▶ _Data records_
[Start of Attachment]

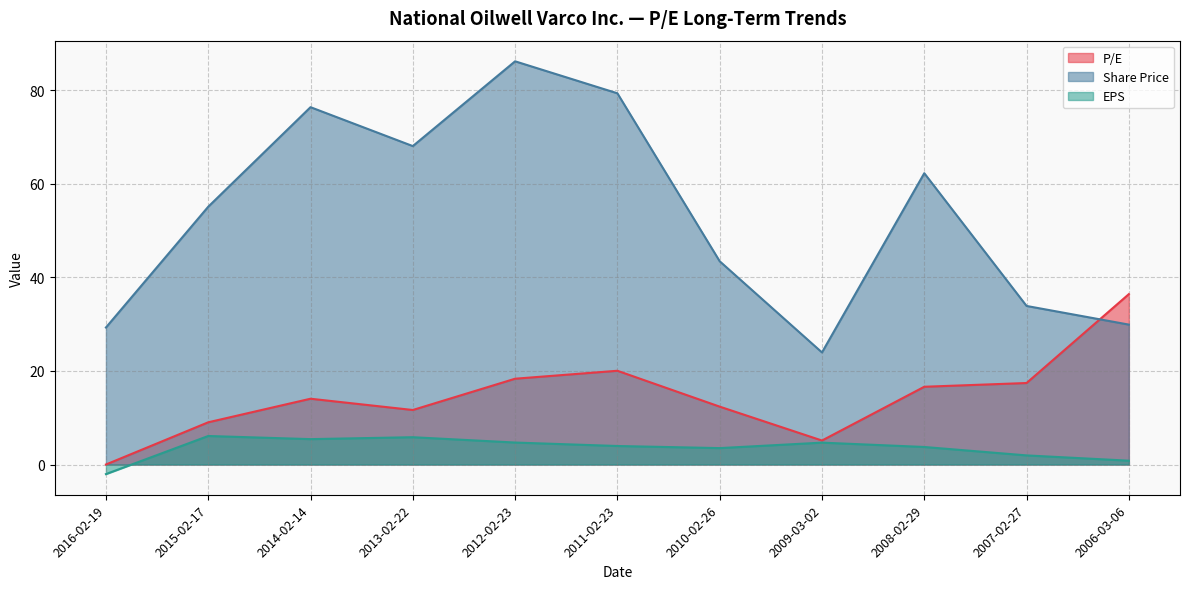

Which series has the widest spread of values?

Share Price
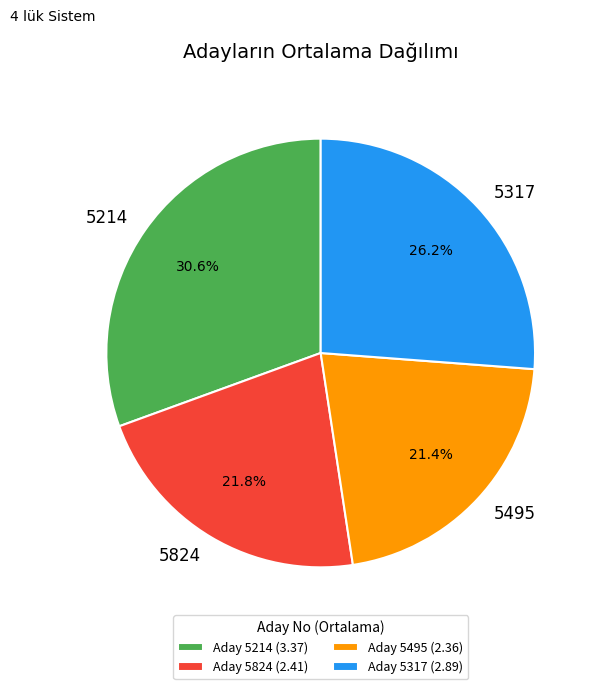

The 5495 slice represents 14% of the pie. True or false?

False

[End of Attachment]
[Start of Attachment]

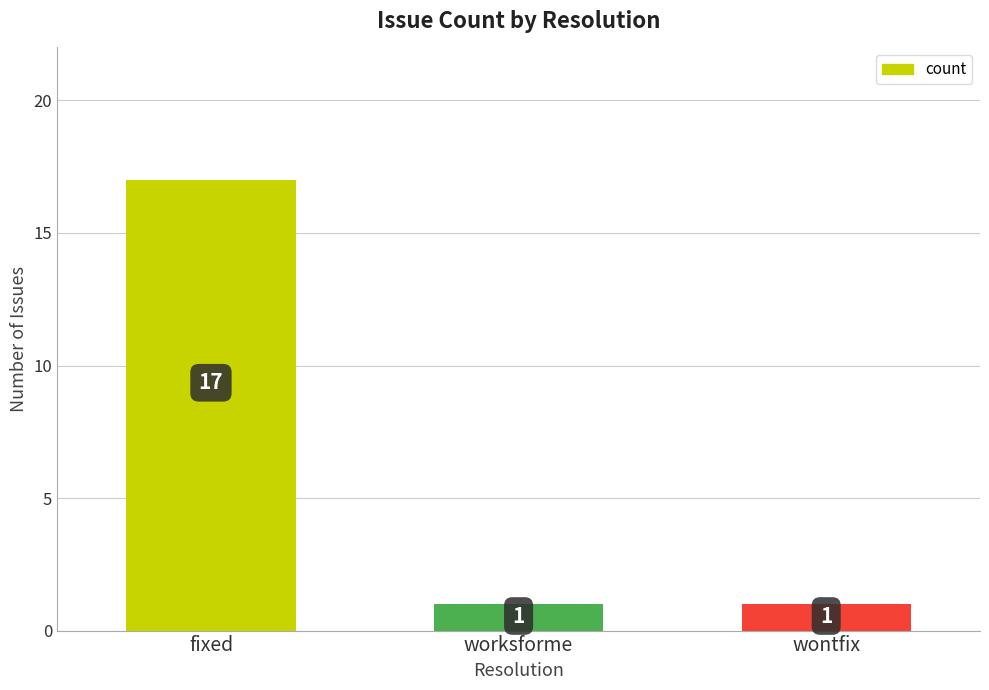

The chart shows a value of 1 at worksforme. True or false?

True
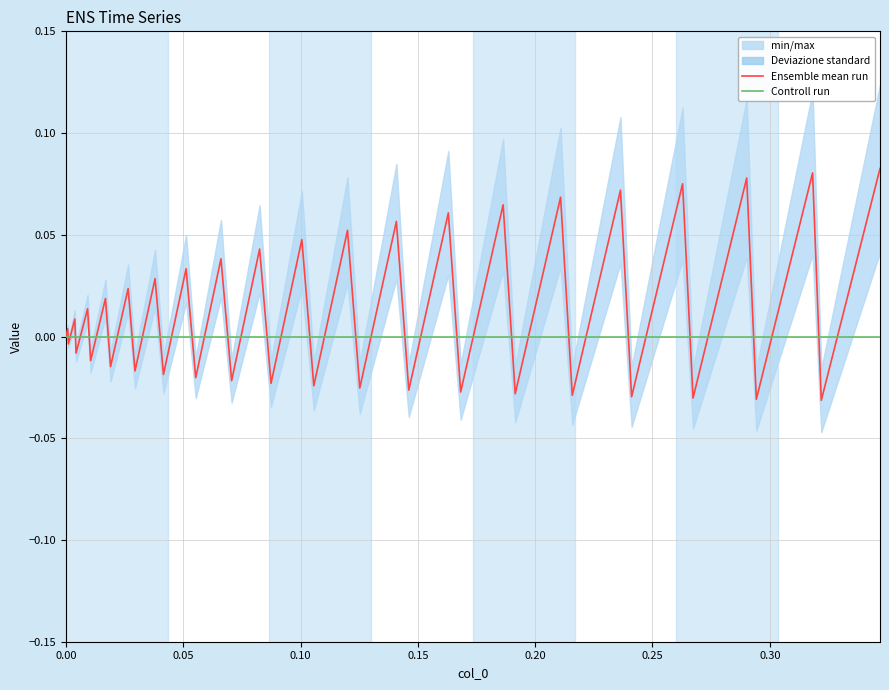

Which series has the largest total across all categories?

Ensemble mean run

[End of Attachment]

▶ _Exercise details_
Please copy the lines from the one containing "Share Price" through the one containing "The 5495 slice" word for word, leaving out the pictures.

▶ _Result_
Share Price

The 5495 slice represents 14% of the pie. True or false?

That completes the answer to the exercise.